“The best way to get a bad law repealed is to enforce it strictly.” Abraham Lincoln, 16th President of the United States
Bromberg J handed down judgment in favour of the plaintiffs in Eatock v Bolt  FCA 1103 this morning. You may recall that I wrote a post while the case was being heard. Bromberg J found that Bolt’s newspaper article contravened s 18C(1) of the Racial Discrimination Act 1975 (Cth), which provides as follows:
(1) It is unlawful for a person to do an act, otherwise than in private, if:
(a) the act is reasonably likely, in all the circumstances, to offend, insult, humiliate or intimidate another person or a group of people; and
(b) the act is done because of the race, colour or national or ethnic origin of the other person or of some or all of the people in the group.
His Honour found that Bolt’s articles were likely to offend, insult, humiliate or intimidate them and that they were written because of the race, colour or ethnic origin of the plaintiffs.
Bolt and the Herald and Weekly Times were not entitled to any of the defences under s 18D of the Act:
Section 18C does not render unlawful anything said or done reasonably and in good faith:
(a) in the performance, exhibition or distribution of an artistic work; or
(b) in the course of any statement, publication, discussion or debate made or held for any genuine academic, artistic or scientific purpose or any other genuine purpose in the public interest; or
(c) in making or publishing:
(i) a fair and accurate report of any event or matter of public interest; or
(ii) a fair comment on any event or matter of public interest if the comment is an expression of a genuine belief held by the person making the comment.
His Honour found that Bolt had not written his articles with care and diligence, and accordingly, that Bolt’s activity was not pursued reasonably and in good faith such that he could rely on any of the defences under s 18D.
The conclusion around the blogging traps, from sites as different as Larvatus Prodeo and Catallaxy, is that the provisions of the Racial Discrimination Act upon which the plaintiffs relied are problematic. I agree. As I have outlined previously, I did not agree with Bolt’s articles and I think that the issue of Aboriginal identity is a very complex one, and attempts to simply reduce a discussion about Aboriginal identity to simple skin colour is utterly wrong-headed. Nonetheless, I am deeply concerned about provisions which seek to prevent people from expressing views simply because such views offend. In my previous post, I said:
…my guiding light determining the reach of the law is John Stuart Mill’s “Harm Principle”: the law can intervene to restrain the actions of an individual if those actions are harmful, but not if they are merely offensive, because the freedom of speech militates that people should be able to express an opinion even if it is offensive. The other thing is that offense is a very subjective concept.
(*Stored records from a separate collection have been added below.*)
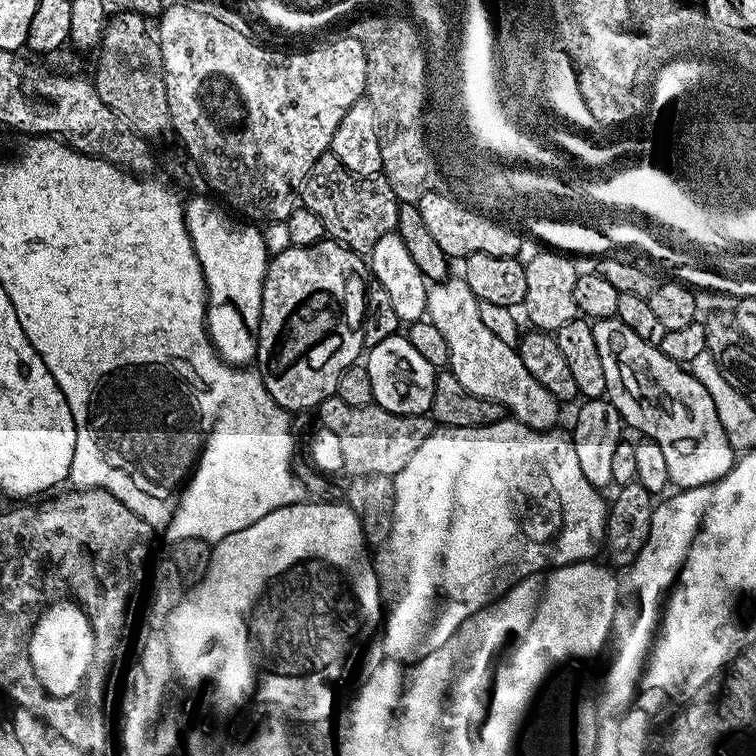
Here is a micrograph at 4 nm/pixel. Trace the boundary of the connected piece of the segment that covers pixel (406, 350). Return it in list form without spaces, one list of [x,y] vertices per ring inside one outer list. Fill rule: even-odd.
[[[397,334],[378,342],[378,346],[367,349],[366,363],[370,374],[370,390],[374,403],[390,414],[423,416],[431,413],[434,402],[434,382],[438,369],[430,366],[414,346],[410,346],[407,335]]]

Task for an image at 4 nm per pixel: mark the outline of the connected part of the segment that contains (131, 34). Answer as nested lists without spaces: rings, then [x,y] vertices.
[[[117,11],[111,17],[110,23],[104,30],[104,38],[98,45],[100,52],[100,65],[96,68],[94,83],[102,102],[110,106],[122,117],[125,124],[132,127],[145,138],[160,136],[169,131],[172,119],[170,118],[170,106],[166,98],[166,82],[164,81],[164,67],[162,66],[162,54],[160,53],[160,42],[155,35],[148,33],[149,21],[145,17],[133,12]]]

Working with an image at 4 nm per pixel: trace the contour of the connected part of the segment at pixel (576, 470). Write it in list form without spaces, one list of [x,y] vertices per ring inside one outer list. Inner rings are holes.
[[[505,418],[499,420],[497,424],[487,424],[481,428],[446,428],[441,427],[439,430],[433,431],[430,438],[426,438],[426,442],[422,442],[422,446],[418,446],[418,450],[414,450],[414,454],[410,454],[410,462],[406,462],[406,466],[394,477],[396,481],[396,501],[394,502],[394,526],[390,530],[390,538],[383,548],[379,549],[374,556],[374,567],[376,575],[380,577],[380,594],[383,603],[386,605],[386,623],[382,628],[382,640],[384,636],[384,656],[387,659],[395,660],[401,664],[410,664],[414,660],[426,658],[426,654],[434,654],[434,650],[438,650],[438,646],[446,646],[446,642],[450,642],[450,638],[462,626],[462,622],[466,622],[466,618],[470,618],[478,610],[482,610],[486,605],[494,603],[499,596],[504,595],[513,584],[522,582],[528,576],[533,576],[536,572],[545,572],[547,568],[561,568],[567,564],[577,564],[583,560],[592,560],[595,552],[602,548],[604,540],[604,531],[608,525],[608,506],[609,501],[604,500],[604,496],[597,485],[591,484],[586,478],[586,474],[582,474],[582,465],[578,463],[578,452],[574,450],[574,442],[567,435],[564,436],[560,430],[537,430],[521,424],[515,418]]]

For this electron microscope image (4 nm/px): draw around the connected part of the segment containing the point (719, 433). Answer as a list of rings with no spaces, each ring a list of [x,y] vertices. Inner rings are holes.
[[[618,319],[597,320],[592,324],[594,343],[598,346],[598,354],[602,357],[602,374],[606,378],[606,399],[611,402],[620,415],[621,421],[640,431],[641,437],[658,442],[662,446],[662,455],[666,458],[666,470],[669,481],[677,489],[706,486],[718,478],[722,478],[731,470],[738,459],[735,448],[730,446],[726,438],[726,430],[722,430],[722,422],[718,422],[718,410],[714,410],[714,400],[706,394],[706,388],[698,378],[692,376],[685,365],[674,362],[662,354],[662,350],[654,344],[642,342],[630,326]]]

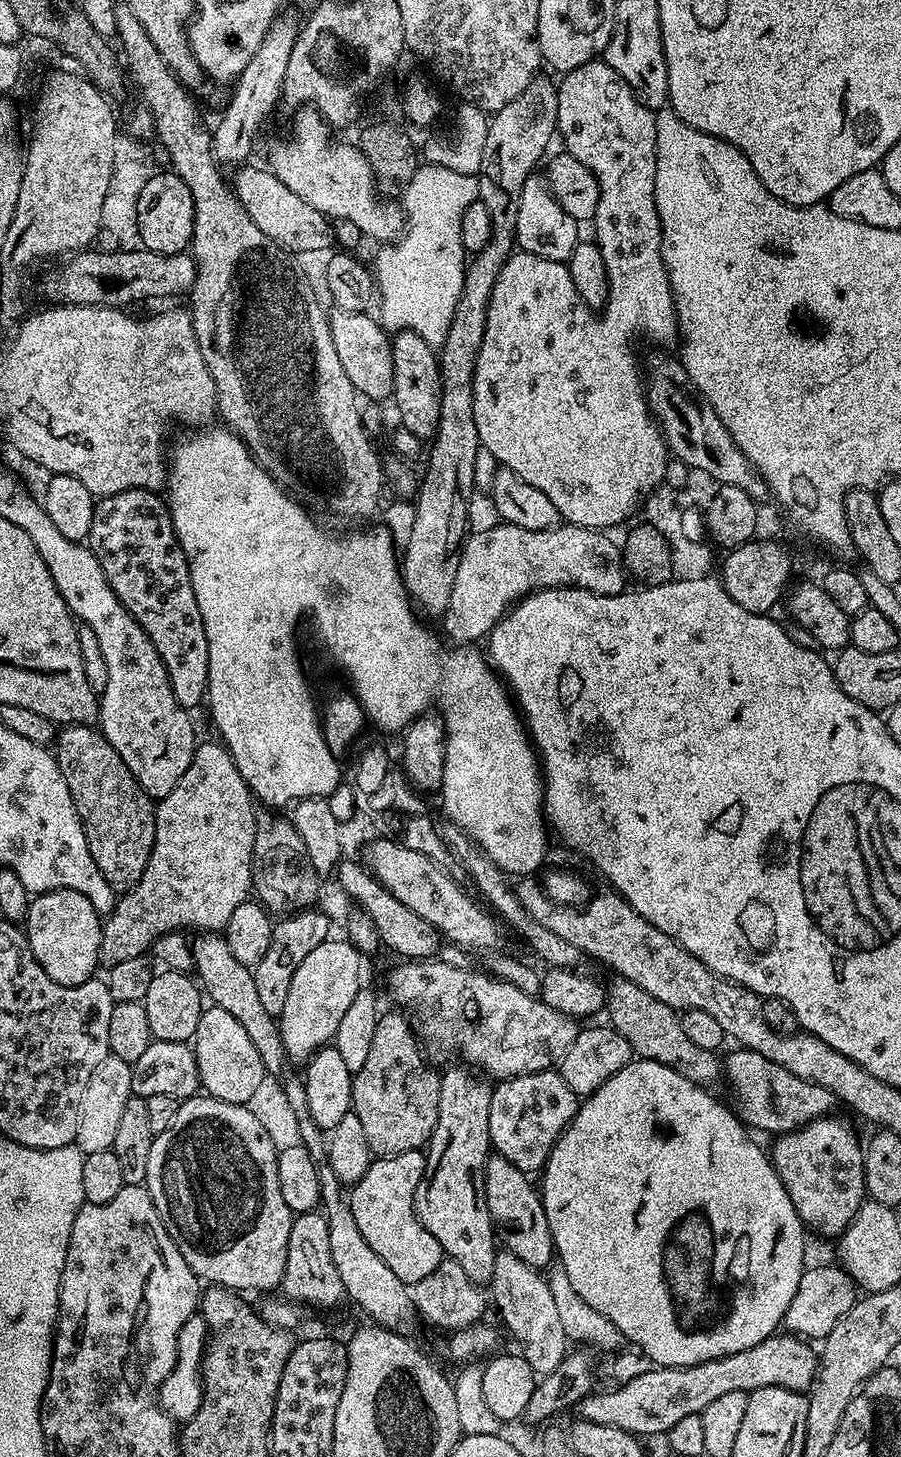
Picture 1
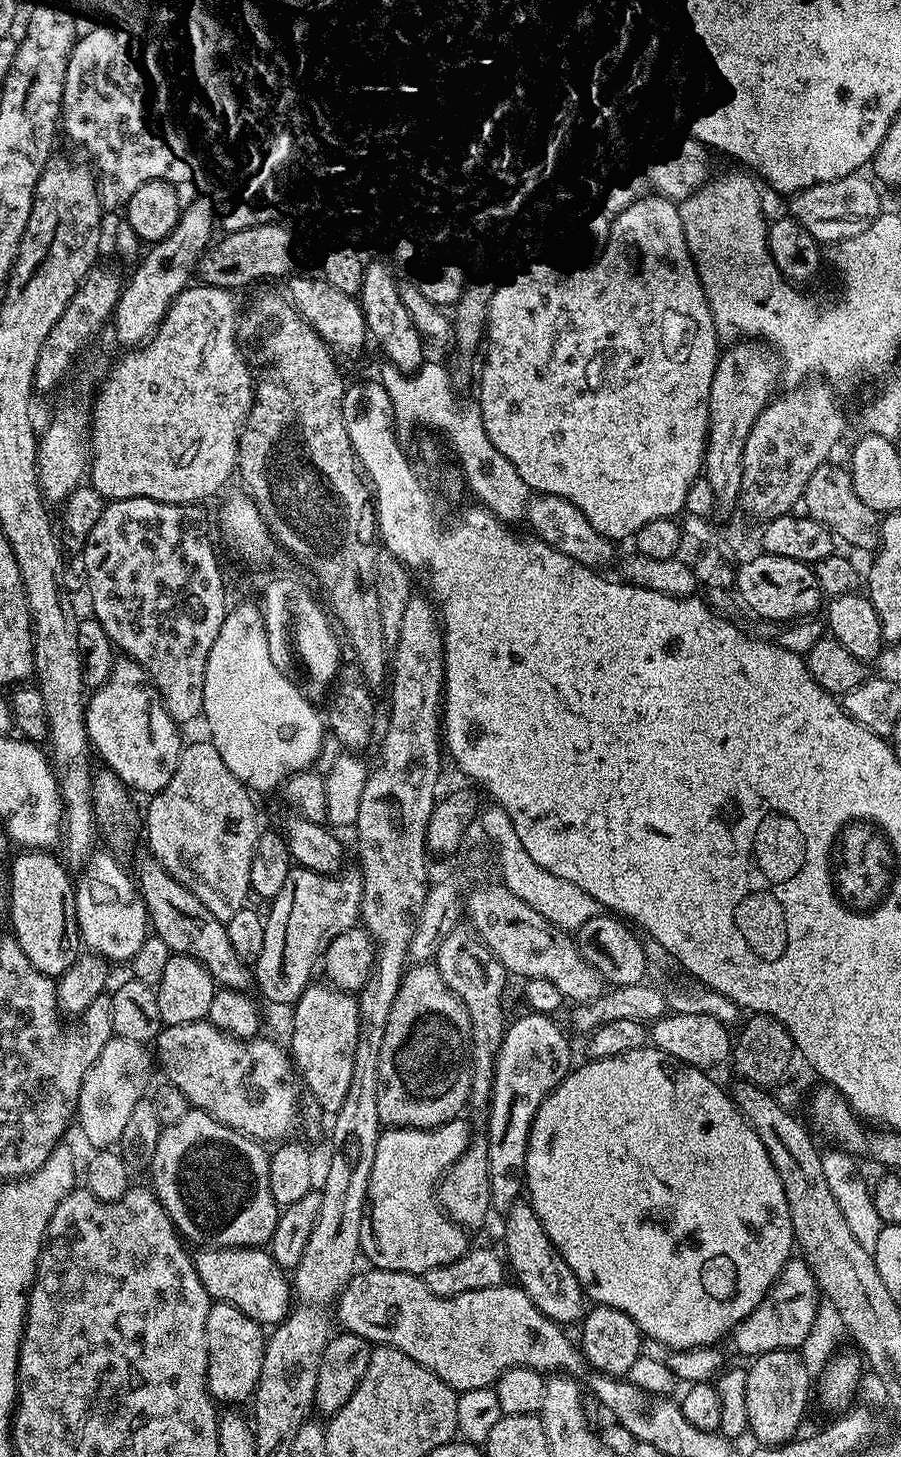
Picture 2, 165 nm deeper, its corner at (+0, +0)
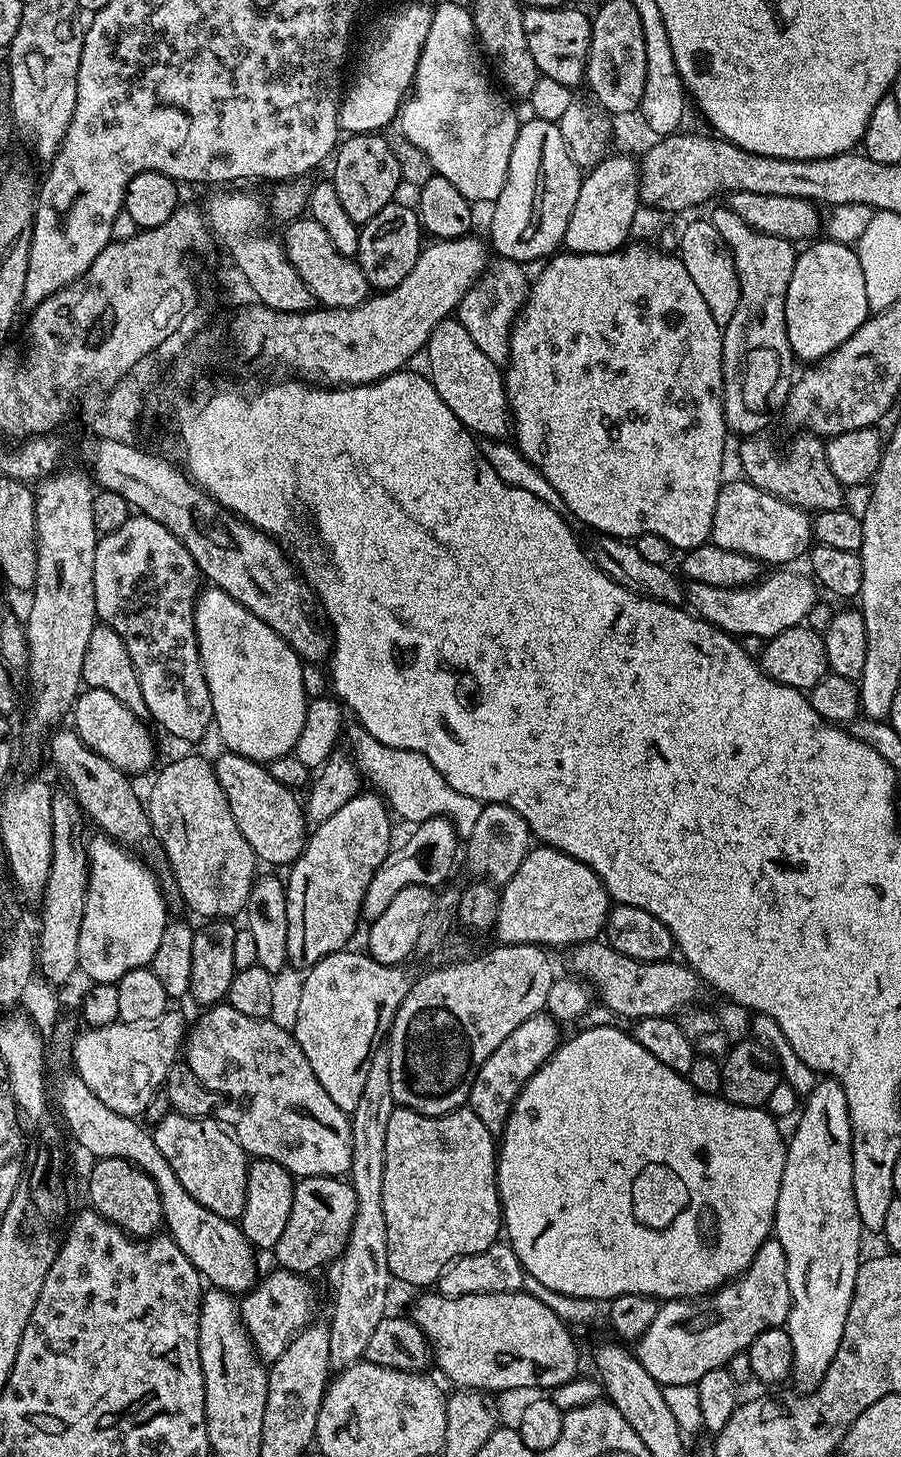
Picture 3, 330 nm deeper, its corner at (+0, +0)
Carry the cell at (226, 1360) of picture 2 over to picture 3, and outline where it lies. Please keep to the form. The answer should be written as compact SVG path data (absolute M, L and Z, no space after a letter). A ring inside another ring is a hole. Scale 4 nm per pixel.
M275 1270L261 1279L251 1290L243 1293L239 1301L240 1322L248 1331L257 1356L271 1362L286 1350L296 1335L308 1327L312 1312L312 1284L307 1275ZM264 1280L264 1281L263 1281ZM244 1300L244 1301L243 1301Z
So someone may fall foul of this law because they offended another, but they had no intention to do so.
No, it’s not pleasant to be offended and personally attacked. I can understand why the plaintiffs were hurt. However, I fundamentally do not believe that this is the kind of conduct which the law should regulate. Part and parcel of the right of free speech is that people may be offended and hurt in the rough and tumble of exchange of views. The law of defamation deals with public statements which harm reputation, and I think that this is where the limit of law should lie (subject to defences). The 2005 amendments to the Racial Discrimination Act should be removed.
Ultimately, too, I wonder whether this action will be counterproductive. Now the plaintiffs have made a martyr out of Bolt and given his comments a prominence and credence which they never had before (I had not read them at the time, I assure you). I suspect there will be an appeal, in any case. I’ll come back with further comments when I have read the judgment more fully (at the moment I have just skimmed it).
Thanks to David Barrow for tipping me off about the imminent judgment.
Update: Sinclair Davison’s piece at The Conversation makes some similar points (although we differ quite fundamentally on whether the market is adequate to deal with this issue).
Update 2: Mark Bahnisch at Sed probate spiritus in favour of the decision.